Page segmentation data →
--*--
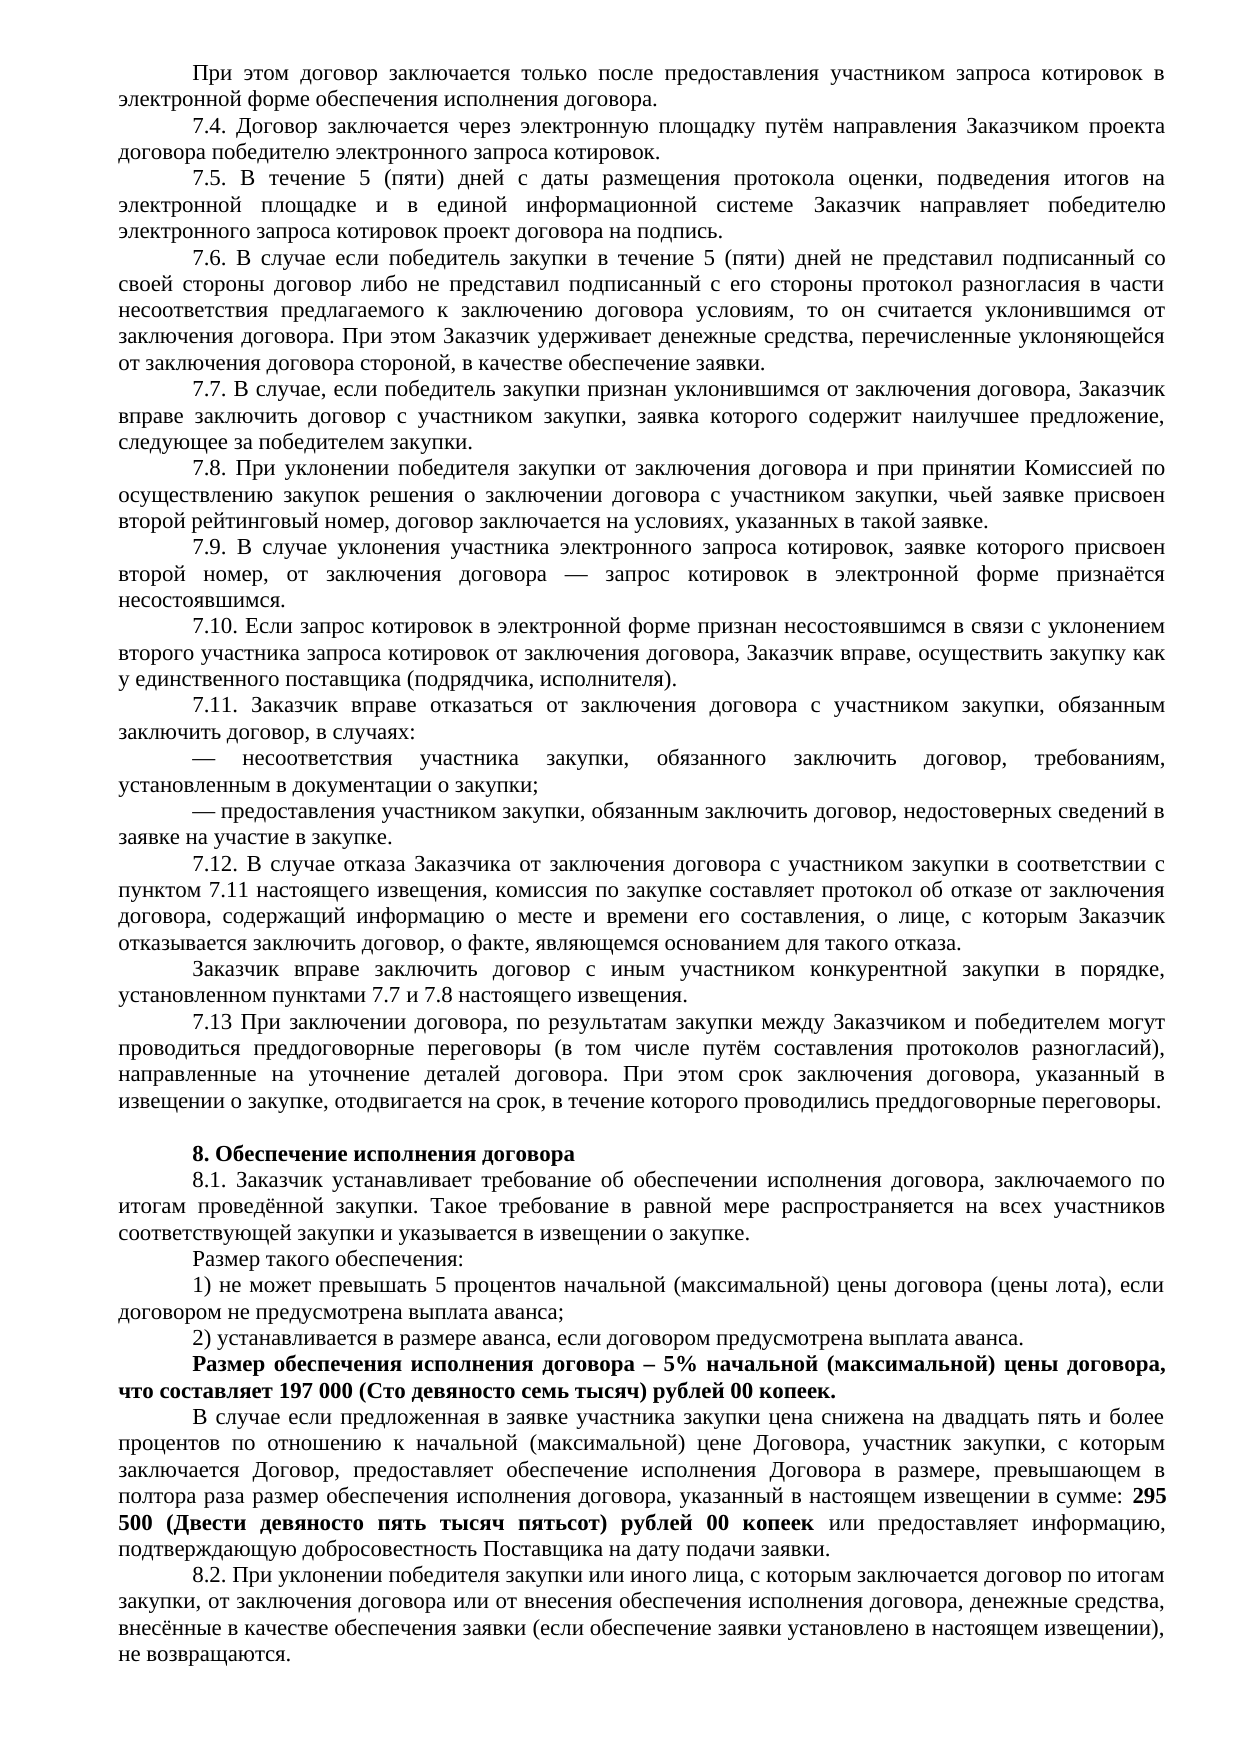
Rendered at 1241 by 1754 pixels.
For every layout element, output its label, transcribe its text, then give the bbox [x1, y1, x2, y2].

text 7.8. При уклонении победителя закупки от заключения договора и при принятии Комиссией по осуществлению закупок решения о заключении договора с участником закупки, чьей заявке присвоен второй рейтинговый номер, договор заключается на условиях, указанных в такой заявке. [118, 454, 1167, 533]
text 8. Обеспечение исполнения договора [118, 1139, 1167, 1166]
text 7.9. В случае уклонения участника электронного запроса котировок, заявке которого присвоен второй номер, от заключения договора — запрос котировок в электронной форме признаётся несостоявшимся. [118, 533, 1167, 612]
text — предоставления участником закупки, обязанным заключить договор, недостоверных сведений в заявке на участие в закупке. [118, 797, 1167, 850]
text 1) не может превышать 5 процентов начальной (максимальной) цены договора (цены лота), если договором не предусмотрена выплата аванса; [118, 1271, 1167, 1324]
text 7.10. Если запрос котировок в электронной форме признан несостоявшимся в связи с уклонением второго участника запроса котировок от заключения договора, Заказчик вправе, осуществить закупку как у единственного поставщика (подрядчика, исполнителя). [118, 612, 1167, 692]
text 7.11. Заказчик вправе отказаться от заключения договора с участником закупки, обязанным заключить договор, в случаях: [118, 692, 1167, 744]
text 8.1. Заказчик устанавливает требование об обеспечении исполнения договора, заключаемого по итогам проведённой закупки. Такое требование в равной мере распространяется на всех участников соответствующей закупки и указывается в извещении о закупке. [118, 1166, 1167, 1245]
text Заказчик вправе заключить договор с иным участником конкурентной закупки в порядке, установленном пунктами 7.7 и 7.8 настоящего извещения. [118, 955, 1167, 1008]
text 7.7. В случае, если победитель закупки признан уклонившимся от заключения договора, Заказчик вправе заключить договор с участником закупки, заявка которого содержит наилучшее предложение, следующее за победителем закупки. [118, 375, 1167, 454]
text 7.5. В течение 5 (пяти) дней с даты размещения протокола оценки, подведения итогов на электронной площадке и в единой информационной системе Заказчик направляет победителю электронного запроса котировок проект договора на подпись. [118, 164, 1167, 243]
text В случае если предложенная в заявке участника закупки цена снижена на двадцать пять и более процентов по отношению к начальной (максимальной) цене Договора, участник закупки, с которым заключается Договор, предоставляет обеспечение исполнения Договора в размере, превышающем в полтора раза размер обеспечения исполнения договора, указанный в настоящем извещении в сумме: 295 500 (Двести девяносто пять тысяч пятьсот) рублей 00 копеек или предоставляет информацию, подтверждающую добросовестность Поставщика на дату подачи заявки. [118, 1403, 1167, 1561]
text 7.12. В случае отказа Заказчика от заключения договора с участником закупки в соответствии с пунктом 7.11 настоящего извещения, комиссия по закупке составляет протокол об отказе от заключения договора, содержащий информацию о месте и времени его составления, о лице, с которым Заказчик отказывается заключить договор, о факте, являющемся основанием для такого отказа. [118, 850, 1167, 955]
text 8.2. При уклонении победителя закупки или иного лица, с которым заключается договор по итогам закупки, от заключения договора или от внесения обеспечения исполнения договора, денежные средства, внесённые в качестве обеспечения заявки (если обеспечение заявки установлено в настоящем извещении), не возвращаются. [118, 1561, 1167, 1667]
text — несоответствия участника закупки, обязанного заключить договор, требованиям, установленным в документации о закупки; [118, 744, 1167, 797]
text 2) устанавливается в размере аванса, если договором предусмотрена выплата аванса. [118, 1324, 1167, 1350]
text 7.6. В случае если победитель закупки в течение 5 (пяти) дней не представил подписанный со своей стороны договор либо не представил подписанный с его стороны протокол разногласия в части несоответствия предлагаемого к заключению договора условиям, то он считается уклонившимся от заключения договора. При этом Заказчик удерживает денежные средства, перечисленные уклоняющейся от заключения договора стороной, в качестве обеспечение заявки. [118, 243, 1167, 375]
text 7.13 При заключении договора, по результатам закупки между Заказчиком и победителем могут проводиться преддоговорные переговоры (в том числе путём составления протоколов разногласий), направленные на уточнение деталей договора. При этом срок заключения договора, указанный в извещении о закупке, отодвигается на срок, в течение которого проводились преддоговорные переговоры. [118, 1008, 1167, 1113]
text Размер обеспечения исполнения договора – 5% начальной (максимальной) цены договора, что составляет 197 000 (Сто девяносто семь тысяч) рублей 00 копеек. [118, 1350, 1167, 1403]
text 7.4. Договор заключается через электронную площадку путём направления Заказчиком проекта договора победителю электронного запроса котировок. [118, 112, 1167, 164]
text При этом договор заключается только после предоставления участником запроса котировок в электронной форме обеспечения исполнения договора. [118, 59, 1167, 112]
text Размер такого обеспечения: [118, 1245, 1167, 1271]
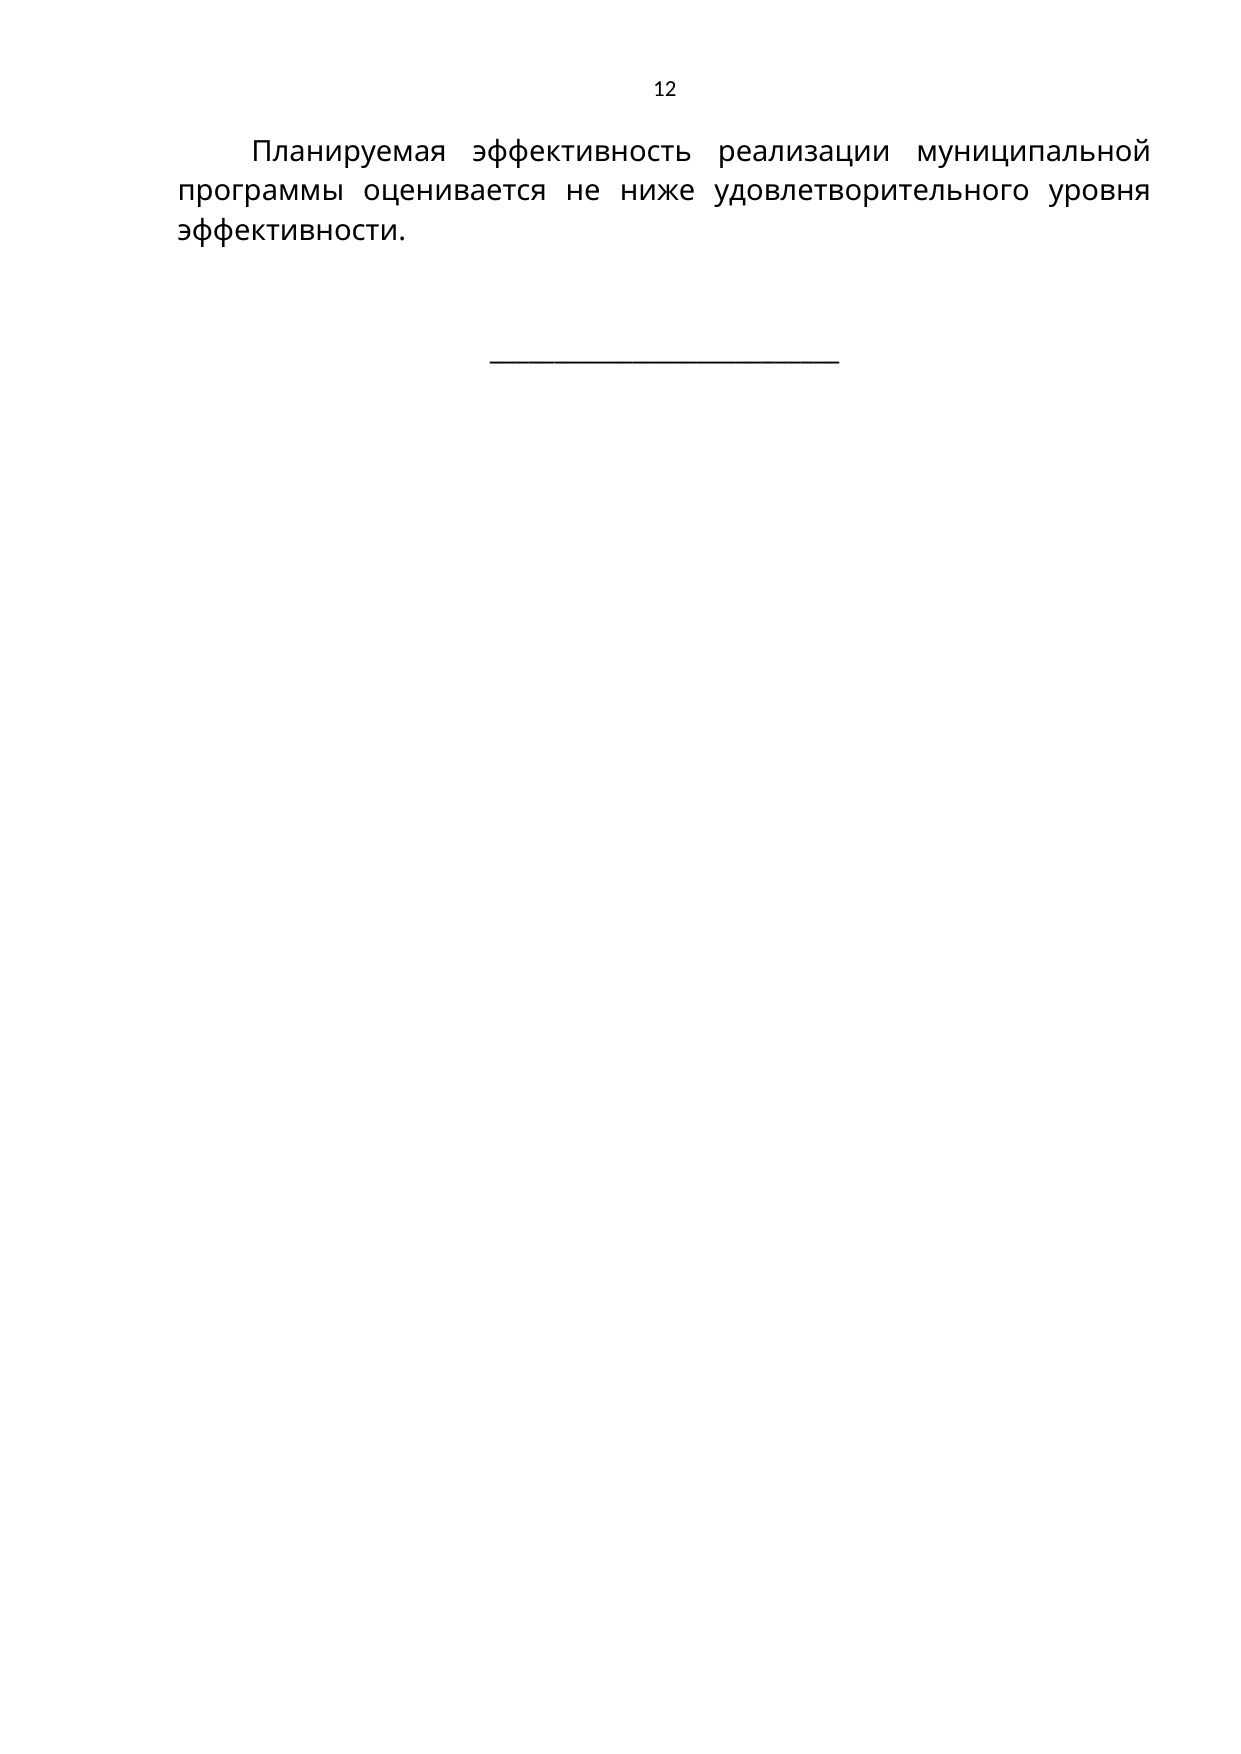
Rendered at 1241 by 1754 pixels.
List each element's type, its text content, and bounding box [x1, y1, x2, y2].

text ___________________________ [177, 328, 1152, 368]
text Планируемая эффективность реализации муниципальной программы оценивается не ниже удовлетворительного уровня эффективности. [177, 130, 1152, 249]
--*--
Give back, word for word, only the lines from the one containing "List each element's" through the closing line of the entries.

SOLUTION FOR THIS EXERCISE →
List each element's type, its text content, and bounding box [x1, y1, x2, y2].

text ___________________________ [177, 328, 1152, 368]
text Планируемая эффективность реализации муниципальной программы оценивается не ниже удовлетворительного уровня эффективности. [177, 130, 1152, 249]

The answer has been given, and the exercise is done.